Quoted text >>
----------------

Cleaner & Rotation Metrics

The log rotation and cleanup pipeline emits these metrics (via the metrics facade):

MetricTypeDescription
rustfs_log_cleaner_deleted_files_totalcounterNumber of files deleted per cleanup pass
rustfs_log_cleaner_freed_bytes_totalcounterBytes reclaimed by deletion
rustfs_log_cleaner_compress_duration_secondshistogramCompression stage duration
rustfs_log_cleaner_steal_success_rategaugeWork-stealing success ratio in parallel mode
rustfs_log_cleaner_runs_totalcounterSuccessful cleanup loop runs
rustfs_log_cleaner_run_failures_totalcounterFailed or panicked cleanup loop runs
rustfs_log_cleaner_rotation_totalcounterSuccessful file rotations
rustfs_log_cleaner_rotation_failures_totalcounterFailed file rotations
rustfs_log_cleaner_rotation_duration_secondshistogramRotation latency
rustfs_log_cleaner_active_file_size_bytesgaugeCurrent active log file size

These metrics cover compression, cleanup, and file rotation end-to-end.

Metric Semantics

  • deleted_files_total and freed_bytes_total are emitted after each cleanup pass and include both normal log cleanup and expired compressed archive cleanup.
  • compress_duration_seconds measures compression stage wall-clock time for both serial and parallel modes.
  • steal_success_rate is updated by the parallel work-stealing path and remains at the last computed value.

----------------

Raw records >>
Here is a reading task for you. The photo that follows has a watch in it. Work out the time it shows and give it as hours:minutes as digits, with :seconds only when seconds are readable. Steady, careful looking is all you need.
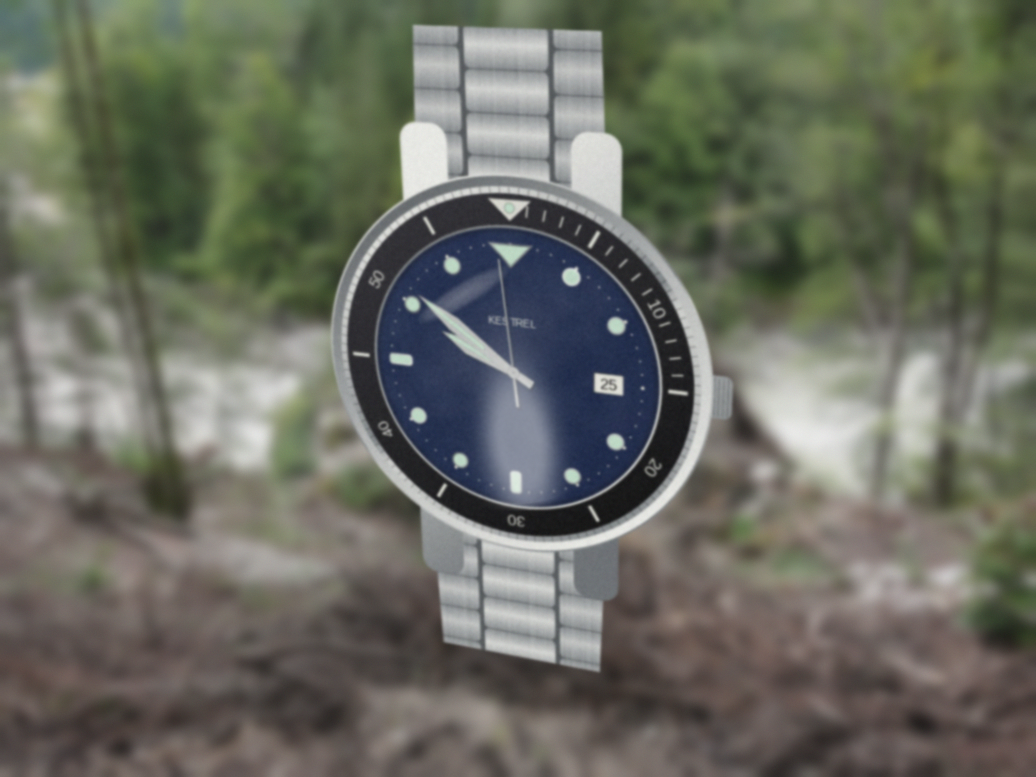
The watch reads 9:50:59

----------------

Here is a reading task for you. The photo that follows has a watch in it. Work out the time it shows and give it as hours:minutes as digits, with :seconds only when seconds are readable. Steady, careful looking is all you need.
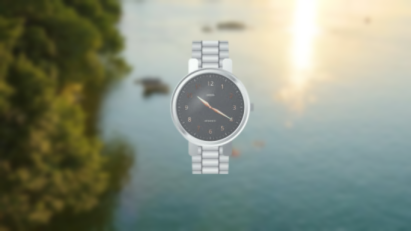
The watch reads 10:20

----------------

What the task requires >>
Translate into French this sentence from the text on log cleaner metrics: "These metrics cover compression, cleanup, and file rotation end-to-end."

Task response >>
Ces métriques couvrent la compression, le nettoyage et la rotation des fichiers de bout en bout.